Any good headline should spark curiosity and get the reader to click on a link, but the problem starts when people go out of their way to withhold information and use flamboyant phrasing to, let’s be honest here, trick droves of people into opening a subpar article. Clickbait is just that, bait. It’s like casting a big old web into the water and waiting for just about anything to get stuck in it.

When I click on something entitled “The Most Awesomely Amazing Life-Changing Secrets that Most People Get Wrong”, I go into the article expecting a serious piece with lots of personal stories, mixed with studies, philosophical musings and quite a few resources. If all I get is 500-600 words crammed with of gems like “go out more” and “learn to say no” with a sentence or two on each point, I get very frustrated and disappointed.

And it’s like this for most people. While clickbait may get you more traffic initially, over time, you will lose all credibility in your reader’s eyes, and your conversion rates will suck. People will come, skim and bounce, and that’s just bad business for blogs, news sites and e-commerce sites alike.

If you want to entice people to click and then have them stick around on your page for a few minutes, reading intently, subscribing, sharing your quality content and bookmarking your website, then you need to step up your title-writing game.

1. Stay Away From Topic/Title Generators



There are plenty of online tools that promise quick and effective title and topic ideas, but what they produce is mostly generic, overused and clickbait-ish. There are better ways of getting that initial creative spark going, and it’s best to stay away from title generators.

2.  Scour The Web For Inspiration



There are basically three ways you can go about finding inspiration for your next great blog title:

Websites like Buzzsumo can give you a good overview of popular topics across the web for any key phrase

Check out what the major publications in your niche have written about a specific topic

Use different key phrases and narrow or broaden the scope to get more variety

Let’s say that you want to write about garden sheds. Buzzsumo will give you some interesting ideas to work off, e.g. it’s all about DIY ideas on turning the shed into your own private little heaven, and both women and men are interested in this.

You could then check out some garden shed designs, man cave and lady cave ideas, DIY decorating how-tos, and so on.

3. Look For Weaknesses In The Existing Material



Sticking with the garden shed example, you might find that a lot of DIY lady cave examples have you turning the shed into a gardening fan heaven, maybe a few examples with a “leather chairs and whiskey bottles” vibe, but that very few articles play with the definition of a “lady cave”. You don’t see a lot of good gamer or nerdy lady cave conversions, so you might want to focus on this particular aspect.

Seeing as how ladies dominate Pinterest, you might want to throw in some high-quality images that can be repined.
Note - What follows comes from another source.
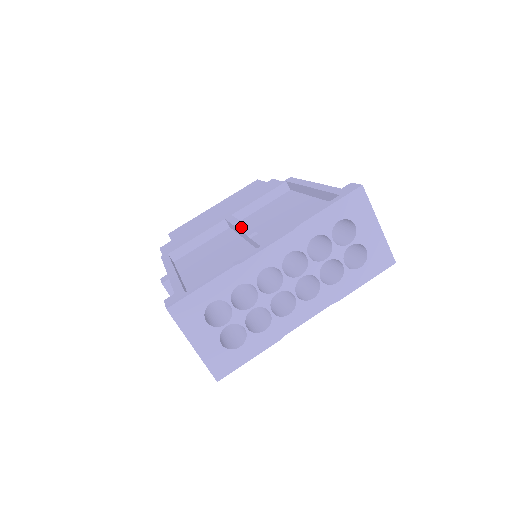
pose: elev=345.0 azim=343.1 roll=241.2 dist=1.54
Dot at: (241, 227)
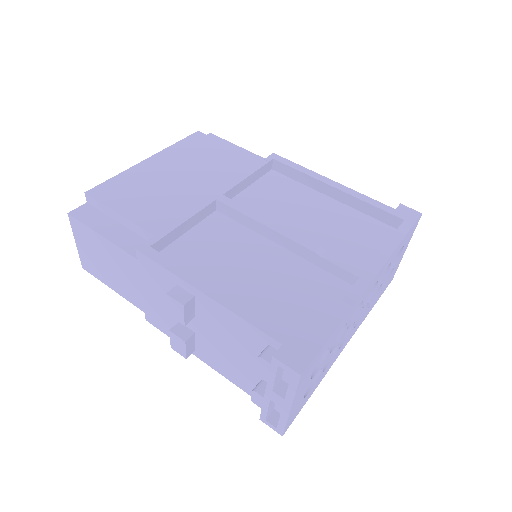
Dot at: (279, 229)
4. Get To The Point And Create Curiosity



Because you want to keep your title fairly short, about 55-60 characters works best, you need to get the point across using very few words. Here are a few questions to get you there:

-What is it about?
-Who is it for?
-How does it help the reader?
-What makes it unique?
-Why is it totally awesome?

So, we’ve got nerdy lady caves, gamer girls, nerdy themes, garden shed conversions, quick and cost-effective solutions, beautiful and creative designs, etc.

5. Lists, How To’s, Guides, Myth Busting, Mistakes And Colorful Words


Mold your basic idea to fit tried and true formats like lists, pointing out common mistakes and step-by-step guides. You can use enthusiastic phrases that create a sense of urgency or make things seem incredibly tempting:

-Wh- question words
-The most
-Blow your mind

With that in mind, you’d get something like “The 7 Nerdiest Gamer-Girl Garden Shed Conversions”.
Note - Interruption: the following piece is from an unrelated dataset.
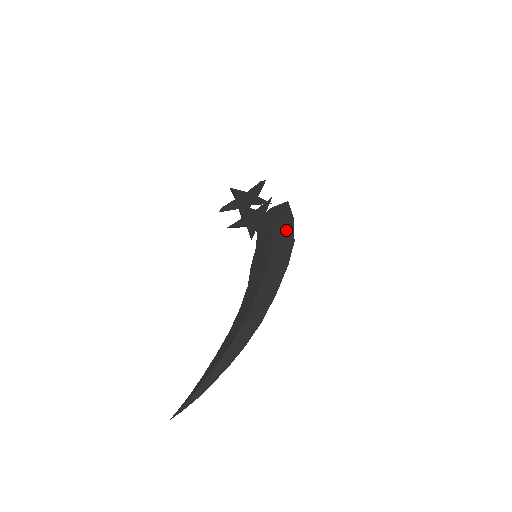
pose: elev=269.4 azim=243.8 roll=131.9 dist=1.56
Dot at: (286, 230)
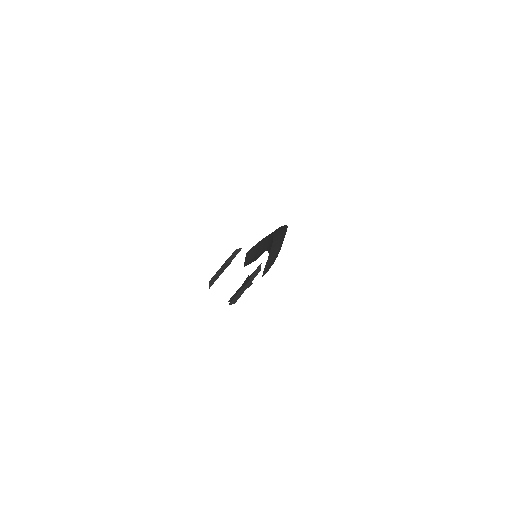
Dot at: occluded
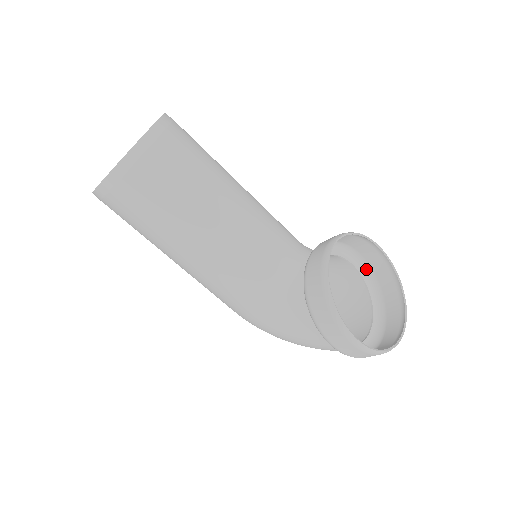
6. Let The Ideas Pour Out Of Your Head And Onto The Page

The trick is not to get dead set on perfecting a single title right off the bat – just let the ideas flow straight onto the page. It’s like a brainstorming sessions where you quickly jot down a few phrases here and there, a couple of basic ideas, and then work from that. Mix and match the most alluring elements from all the different examples until you get 2-3, and then try them out on a few people to get some feedback.

You can use your mailing list to perform an A/B split test to find the most engaging of the final titles, if you are really going for high-end content and want to make the most out of it.

These are just a few ground rules to help you choose the right topics and make great headlines that pull people in, but you’ll also have to put some work into creating informative and engaging content, and promoting that content on social media. It takes a bit of time to get a hang of it, but practice makes perfect.

5 Major Mistakes That A Content Writer Can Make - AltusHost 8

5 Major Mistakes That A Content Writer Can Make

If you want to see your website dominate Google search engine results for specific keywords, you need to invest your time and money into creating great and original content.

There’s no real way around it. Content marketing (in combination with great SEO) has become the cornerstone of every intelligent marketing strategy.

It’s what gets you in front of your desired crowd.

For those who are familiar with the perks, content marketing is one of the most cost efficient and arguably the most effective way to achieve great results for SEO. Not only does creating high-quality content produce links at a quicker pace than building them manually, it’s also an easy way to generate social sharing.

When you’re producing content that people find valuable, they’ll share that value with their friends. Simple as that.

Besides giving you the opportunity to beat your competitors for specific queries and grow your audience on daily basis, content marketing helps you share your knowledge and expertise about a certain subject with the world, and thus generate even more quality leads to your website.

Although this all sounds great, a lot of people still fail to make their content marketing efforts work for them.

How come? – Well, because they don’t know how to anticipate their users’ intent, design customer personas and find the right data. They don’t know who they are addressing with certain posts and advertisements, and what type of content stimulates their potential clientele to interact with their brand.


A lot of content-driven businesses are focusing far more on keywords, than on people that they’re trying to reach.

As I already wrote on this blog once, if you don’t want to see your content marketing efforts go down in flames, you should create content for the searcher, not the search engine.  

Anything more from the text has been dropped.